──────── Material for the task ────────
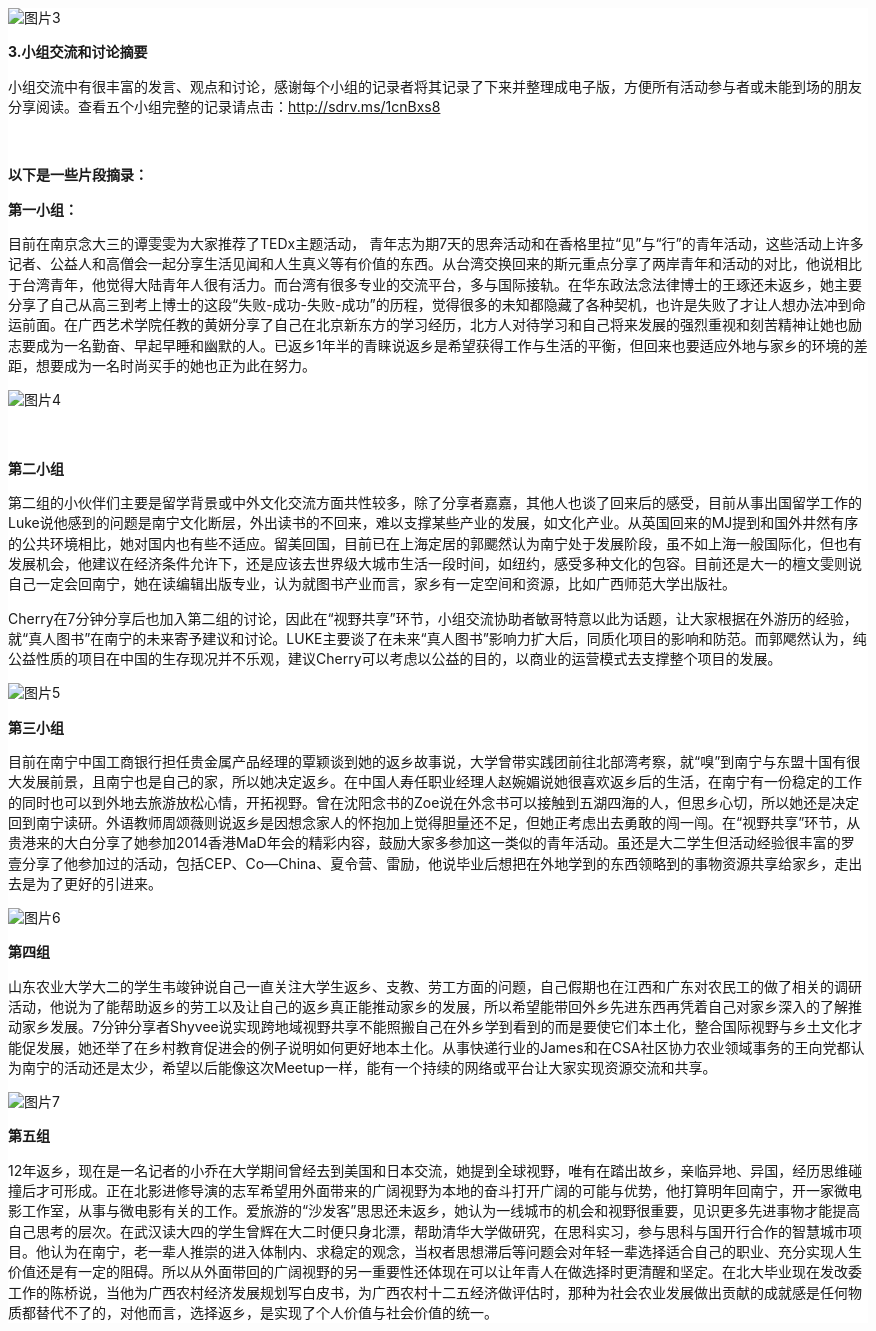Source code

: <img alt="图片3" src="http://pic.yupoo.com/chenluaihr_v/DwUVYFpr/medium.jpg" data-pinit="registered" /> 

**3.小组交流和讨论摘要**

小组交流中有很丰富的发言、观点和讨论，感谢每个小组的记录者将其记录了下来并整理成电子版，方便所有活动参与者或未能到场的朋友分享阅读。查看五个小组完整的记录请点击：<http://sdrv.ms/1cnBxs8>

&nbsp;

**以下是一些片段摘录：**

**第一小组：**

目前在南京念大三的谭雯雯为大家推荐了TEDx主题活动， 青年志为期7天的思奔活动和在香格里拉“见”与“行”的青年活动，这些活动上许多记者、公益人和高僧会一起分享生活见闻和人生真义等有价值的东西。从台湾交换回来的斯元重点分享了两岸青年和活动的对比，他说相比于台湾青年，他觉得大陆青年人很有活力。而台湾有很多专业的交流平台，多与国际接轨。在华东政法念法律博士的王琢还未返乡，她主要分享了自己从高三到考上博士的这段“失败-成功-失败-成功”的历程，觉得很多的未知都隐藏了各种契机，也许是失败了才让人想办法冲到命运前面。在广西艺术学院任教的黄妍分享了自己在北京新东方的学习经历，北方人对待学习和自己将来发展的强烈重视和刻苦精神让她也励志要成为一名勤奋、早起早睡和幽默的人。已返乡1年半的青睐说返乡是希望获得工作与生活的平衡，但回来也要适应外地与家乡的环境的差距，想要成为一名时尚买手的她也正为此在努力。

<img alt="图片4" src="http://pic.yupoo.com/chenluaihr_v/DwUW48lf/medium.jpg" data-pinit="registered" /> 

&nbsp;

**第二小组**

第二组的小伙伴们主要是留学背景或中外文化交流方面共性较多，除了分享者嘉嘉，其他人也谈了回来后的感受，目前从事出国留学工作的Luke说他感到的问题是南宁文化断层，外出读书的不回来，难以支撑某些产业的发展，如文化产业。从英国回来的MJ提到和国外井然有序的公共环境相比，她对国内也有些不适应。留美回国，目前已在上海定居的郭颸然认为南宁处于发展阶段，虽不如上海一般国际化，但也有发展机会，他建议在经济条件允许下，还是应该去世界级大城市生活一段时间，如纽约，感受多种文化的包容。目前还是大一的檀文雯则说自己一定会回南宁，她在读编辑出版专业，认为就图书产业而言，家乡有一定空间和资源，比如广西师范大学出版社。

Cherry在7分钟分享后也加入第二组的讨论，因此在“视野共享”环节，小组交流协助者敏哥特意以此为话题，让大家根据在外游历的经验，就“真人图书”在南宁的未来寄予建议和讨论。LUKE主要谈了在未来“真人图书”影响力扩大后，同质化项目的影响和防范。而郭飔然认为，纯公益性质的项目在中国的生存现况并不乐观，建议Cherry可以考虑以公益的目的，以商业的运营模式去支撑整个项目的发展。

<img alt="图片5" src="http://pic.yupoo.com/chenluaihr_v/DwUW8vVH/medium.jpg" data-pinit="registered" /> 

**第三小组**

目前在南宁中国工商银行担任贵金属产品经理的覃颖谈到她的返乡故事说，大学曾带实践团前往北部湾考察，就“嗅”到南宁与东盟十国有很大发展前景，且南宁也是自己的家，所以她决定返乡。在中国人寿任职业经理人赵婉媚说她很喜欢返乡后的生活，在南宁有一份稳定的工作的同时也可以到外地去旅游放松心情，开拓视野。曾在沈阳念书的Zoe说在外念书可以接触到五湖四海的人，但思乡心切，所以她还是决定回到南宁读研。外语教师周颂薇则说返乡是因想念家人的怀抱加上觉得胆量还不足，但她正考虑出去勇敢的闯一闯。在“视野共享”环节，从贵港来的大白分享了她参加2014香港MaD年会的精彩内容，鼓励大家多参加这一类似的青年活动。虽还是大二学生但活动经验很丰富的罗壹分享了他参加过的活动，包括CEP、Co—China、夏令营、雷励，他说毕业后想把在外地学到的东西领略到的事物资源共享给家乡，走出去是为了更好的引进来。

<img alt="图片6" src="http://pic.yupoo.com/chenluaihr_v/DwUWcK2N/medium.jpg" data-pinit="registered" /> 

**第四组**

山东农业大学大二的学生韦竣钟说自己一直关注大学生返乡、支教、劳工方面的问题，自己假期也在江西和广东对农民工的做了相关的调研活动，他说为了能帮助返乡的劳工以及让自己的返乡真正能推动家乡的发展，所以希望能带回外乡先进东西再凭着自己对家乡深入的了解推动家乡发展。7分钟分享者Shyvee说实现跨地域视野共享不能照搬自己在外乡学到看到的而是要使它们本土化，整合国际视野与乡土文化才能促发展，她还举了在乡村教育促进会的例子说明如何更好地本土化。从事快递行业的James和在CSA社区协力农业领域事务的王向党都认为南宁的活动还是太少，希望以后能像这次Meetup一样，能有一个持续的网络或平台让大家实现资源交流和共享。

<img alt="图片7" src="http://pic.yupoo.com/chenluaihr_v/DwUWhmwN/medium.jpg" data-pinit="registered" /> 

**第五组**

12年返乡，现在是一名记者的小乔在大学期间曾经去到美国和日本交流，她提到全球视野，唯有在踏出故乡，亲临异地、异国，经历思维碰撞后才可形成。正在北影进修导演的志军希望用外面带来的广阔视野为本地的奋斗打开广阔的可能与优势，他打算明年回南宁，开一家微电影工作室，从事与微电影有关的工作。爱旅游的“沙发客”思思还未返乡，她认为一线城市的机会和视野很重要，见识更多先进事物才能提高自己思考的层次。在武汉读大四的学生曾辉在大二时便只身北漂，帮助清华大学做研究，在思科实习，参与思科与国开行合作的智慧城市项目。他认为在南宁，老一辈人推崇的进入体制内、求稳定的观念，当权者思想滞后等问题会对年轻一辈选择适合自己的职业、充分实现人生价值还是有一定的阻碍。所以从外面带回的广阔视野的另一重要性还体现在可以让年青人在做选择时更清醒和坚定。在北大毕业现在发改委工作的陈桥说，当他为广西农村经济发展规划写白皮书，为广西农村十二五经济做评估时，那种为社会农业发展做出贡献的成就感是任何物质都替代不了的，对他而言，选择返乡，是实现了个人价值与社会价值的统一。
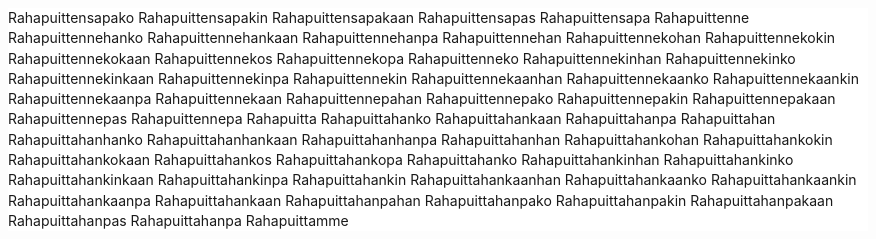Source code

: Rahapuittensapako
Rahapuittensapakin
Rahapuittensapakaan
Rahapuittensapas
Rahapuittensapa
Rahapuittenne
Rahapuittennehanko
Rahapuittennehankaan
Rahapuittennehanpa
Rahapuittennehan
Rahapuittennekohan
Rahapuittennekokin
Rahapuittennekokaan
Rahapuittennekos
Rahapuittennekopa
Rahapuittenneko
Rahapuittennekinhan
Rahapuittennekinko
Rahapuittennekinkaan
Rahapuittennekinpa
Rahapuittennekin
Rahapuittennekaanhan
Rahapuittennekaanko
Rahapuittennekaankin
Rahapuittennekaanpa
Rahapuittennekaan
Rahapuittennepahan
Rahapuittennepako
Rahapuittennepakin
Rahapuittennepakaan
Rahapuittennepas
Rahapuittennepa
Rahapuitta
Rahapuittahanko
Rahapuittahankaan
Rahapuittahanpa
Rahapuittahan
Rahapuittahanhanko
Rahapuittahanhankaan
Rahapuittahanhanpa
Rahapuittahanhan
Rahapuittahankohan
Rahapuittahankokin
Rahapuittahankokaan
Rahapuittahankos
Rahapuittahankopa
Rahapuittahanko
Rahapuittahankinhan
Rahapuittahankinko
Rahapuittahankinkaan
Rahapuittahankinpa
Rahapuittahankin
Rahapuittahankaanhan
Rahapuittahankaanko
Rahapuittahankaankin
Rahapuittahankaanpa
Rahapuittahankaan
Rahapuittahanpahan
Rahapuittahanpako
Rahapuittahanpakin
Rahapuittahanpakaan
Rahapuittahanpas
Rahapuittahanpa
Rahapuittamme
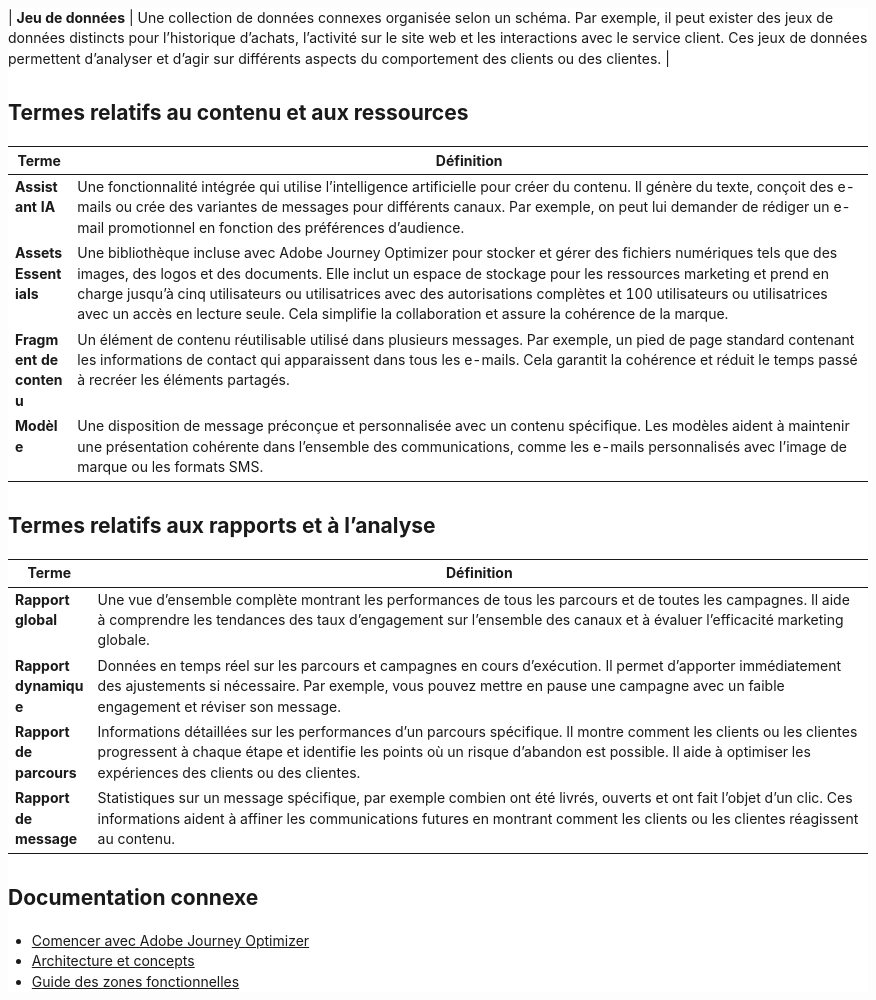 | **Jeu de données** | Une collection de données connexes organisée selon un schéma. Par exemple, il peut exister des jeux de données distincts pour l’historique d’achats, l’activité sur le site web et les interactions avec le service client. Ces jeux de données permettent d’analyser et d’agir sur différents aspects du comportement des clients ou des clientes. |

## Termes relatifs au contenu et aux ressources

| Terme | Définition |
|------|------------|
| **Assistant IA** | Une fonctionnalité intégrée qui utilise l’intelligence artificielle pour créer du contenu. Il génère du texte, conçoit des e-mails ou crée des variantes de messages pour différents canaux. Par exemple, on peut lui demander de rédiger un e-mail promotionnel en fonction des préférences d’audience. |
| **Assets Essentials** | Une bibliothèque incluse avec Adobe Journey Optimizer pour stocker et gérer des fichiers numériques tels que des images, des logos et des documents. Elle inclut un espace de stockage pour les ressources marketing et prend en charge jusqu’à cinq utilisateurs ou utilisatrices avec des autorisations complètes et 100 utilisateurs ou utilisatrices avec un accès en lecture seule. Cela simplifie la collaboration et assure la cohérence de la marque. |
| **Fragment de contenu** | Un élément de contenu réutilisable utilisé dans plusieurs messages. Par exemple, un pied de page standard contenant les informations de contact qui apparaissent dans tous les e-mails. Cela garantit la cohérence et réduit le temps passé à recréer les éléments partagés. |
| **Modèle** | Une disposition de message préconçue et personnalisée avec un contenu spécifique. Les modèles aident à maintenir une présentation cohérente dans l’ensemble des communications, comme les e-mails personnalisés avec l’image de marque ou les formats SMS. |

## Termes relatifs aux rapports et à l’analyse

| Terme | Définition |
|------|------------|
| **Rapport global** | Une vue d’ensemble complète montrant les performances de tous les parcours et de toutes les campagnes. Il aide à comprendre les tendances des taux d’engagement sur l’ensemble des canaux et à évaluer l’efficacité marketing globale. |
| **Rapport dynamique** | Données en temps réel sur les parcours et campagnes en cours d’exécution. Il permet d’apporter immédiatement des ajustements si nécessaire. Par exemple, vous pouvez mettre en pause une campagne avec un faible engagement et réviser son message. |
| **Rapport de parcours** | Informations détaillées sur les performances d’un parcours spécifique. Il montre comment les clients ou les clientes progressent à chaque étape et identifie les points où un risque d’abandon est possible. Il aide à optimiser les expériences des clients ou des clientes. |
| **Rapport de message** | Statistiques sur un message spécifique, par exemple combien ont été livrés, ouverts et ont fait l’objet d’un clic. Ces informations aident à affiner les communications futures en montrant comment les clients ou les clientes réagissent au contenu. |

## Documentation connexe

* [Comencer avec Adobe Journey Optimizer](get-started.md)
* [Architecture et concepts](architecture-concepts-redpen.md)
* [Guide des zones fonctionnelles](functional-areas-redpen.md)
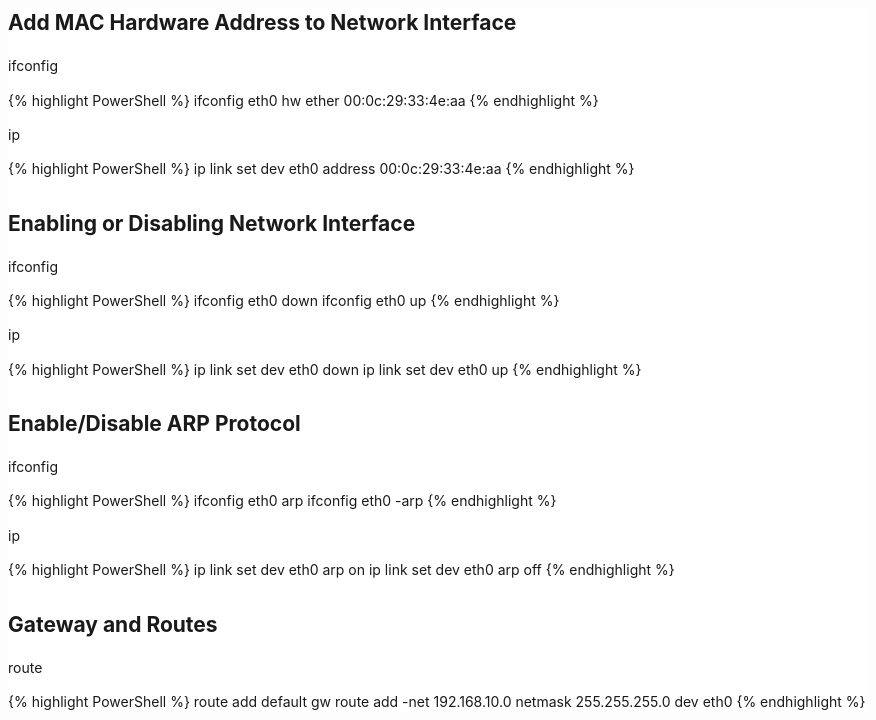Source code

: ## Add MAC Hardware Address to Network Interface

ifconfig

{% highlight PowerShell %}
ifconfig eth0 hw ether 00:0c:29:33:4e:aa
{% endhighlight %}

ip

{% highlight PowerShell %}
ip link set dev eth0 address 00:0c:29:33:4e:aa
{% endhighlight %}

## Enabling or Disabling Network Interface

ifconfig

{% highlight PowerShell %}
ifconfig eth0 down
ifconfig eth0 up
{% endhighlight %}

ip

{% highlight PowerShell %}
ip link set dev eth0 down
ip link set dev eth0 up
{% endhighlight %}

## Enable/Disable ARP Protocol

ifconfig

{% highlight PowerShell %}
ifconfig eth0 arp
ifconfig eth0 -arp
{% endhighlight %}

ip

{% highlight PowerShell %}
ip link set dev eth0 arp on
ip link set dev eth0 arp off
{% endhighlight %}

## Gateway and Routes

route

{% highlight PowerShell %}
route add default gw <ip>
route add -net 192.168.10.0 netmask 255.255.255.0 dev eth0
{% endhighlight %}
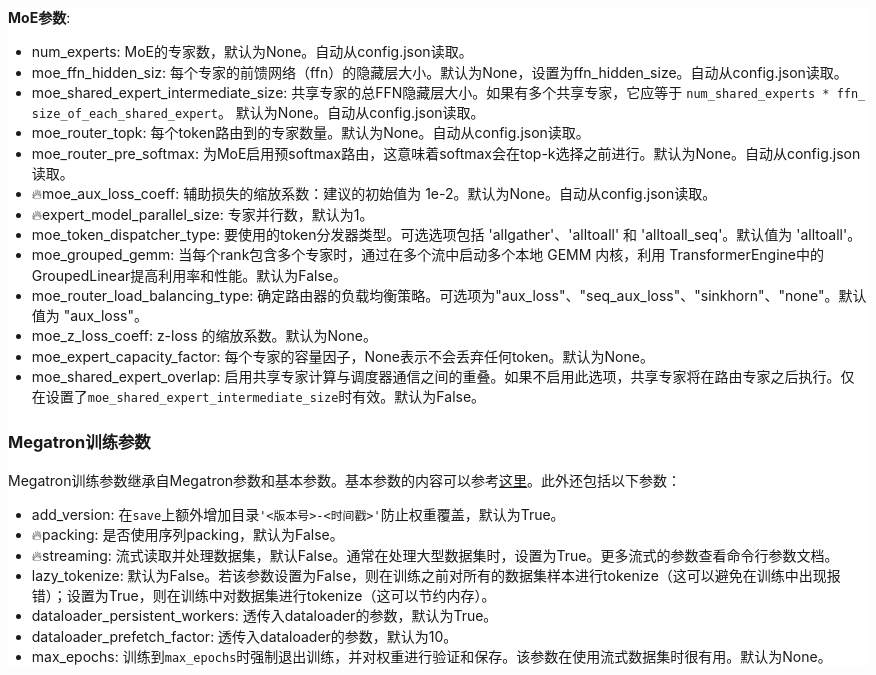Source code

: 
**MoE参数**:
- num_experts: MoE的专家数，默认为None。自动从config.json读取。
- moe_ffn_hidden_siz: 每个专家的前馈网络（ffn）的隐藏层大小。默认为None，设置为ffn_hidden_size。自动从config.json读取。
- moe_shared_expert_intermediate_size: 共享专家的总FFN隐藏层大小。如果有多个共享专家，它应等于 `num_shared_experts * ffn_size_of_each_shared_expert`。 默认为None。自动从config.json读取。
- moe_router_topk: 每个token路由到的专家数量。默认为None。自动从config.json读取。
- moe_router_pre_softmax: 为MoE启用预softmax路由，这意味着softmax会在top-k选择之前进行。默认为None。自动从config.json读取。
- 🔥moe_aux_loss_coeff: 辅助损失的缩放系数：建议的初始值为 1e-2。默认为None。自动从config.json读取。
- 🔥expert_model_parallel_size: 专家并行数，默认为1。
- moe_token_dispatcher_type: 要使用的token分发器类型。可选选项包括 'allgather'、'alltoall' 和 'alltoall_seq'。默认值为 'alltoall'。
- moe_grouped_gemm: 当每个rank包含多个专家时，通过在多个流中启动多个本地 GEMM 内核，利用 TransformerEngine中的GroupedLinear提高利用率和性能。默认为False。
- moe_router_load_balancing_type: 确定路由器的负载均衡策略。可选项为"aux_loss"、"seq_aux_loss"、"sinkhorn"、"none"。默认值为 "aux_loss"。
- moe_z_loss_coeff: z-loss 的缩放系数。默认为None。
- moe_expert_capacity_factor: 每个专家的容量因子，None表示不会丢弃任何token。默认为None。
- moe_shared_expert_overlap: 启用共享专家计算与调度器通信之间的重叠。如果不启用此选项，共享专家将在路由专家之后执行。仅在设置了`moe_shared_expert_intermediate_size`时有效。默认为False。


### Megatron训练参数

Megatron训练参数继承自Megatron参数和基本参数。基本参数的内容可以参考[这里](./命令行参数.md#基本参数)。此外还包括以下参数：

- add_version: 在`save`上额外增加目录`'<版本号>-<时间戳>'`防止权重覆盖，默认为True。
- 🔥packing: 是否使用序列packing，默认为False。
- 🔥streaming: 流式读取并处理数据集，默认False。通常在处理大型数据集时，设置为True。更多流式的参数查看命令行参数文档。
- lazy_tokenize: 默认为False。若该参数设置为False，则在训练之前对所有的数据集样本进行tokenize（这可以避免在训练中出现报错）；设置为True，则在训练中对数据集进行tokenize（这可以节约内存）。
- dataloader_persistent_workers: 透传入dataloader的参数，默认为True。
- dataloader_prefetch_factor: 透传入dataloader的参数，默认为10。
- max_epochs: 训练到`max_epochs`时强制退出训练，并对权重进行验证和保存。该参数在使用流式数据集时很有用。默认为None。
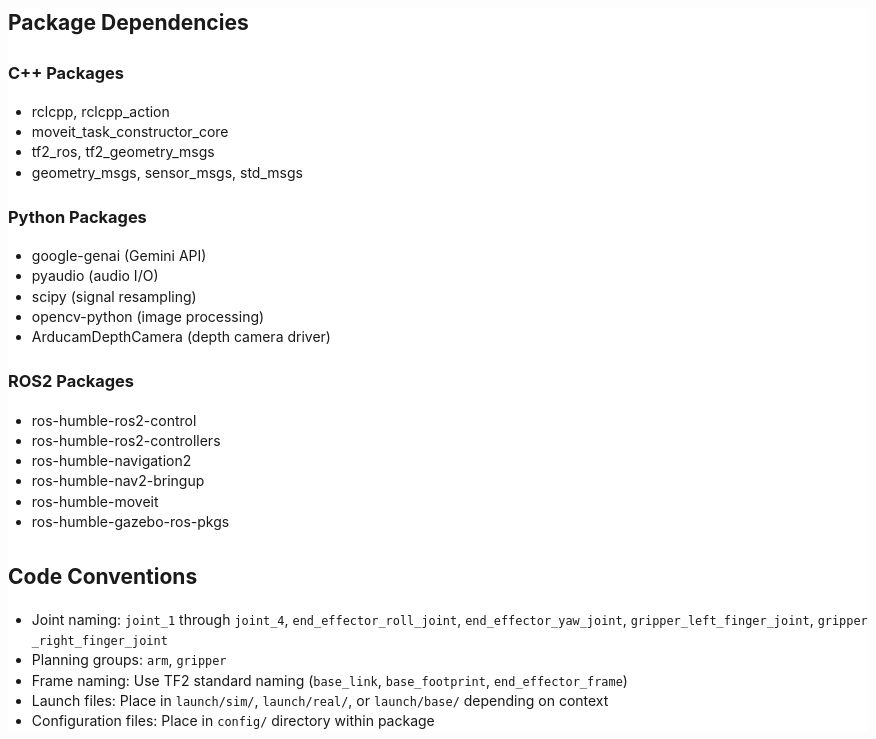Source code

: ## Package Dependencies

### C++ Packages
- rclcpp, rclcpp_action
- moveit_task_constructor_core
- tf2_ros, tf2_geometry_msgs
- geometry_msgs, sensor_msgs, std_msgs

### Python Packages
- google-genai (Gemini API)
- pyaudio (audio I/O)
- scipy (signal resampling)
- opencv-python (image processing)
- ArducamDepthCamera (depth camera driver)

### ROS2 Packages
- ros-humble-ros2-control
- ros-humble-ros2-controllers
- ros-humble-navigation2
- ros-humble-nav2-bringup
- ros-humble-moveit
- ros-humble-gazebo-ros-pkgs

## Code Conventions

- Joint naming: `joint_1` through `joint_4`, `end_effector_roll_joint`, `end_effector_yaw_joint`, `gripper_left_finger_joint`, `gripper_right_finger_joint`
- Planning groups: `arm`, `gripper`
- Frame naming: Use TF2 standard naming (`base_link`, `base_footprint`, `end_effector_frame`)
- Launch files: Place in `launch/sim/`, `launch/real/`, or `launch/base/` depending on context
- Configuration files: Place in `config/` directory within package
────────
**Instructions to follow:**
Count the lines in the records above that contain the string "files", matching case exactly, and reply with that number alone.

**Task solution:**
2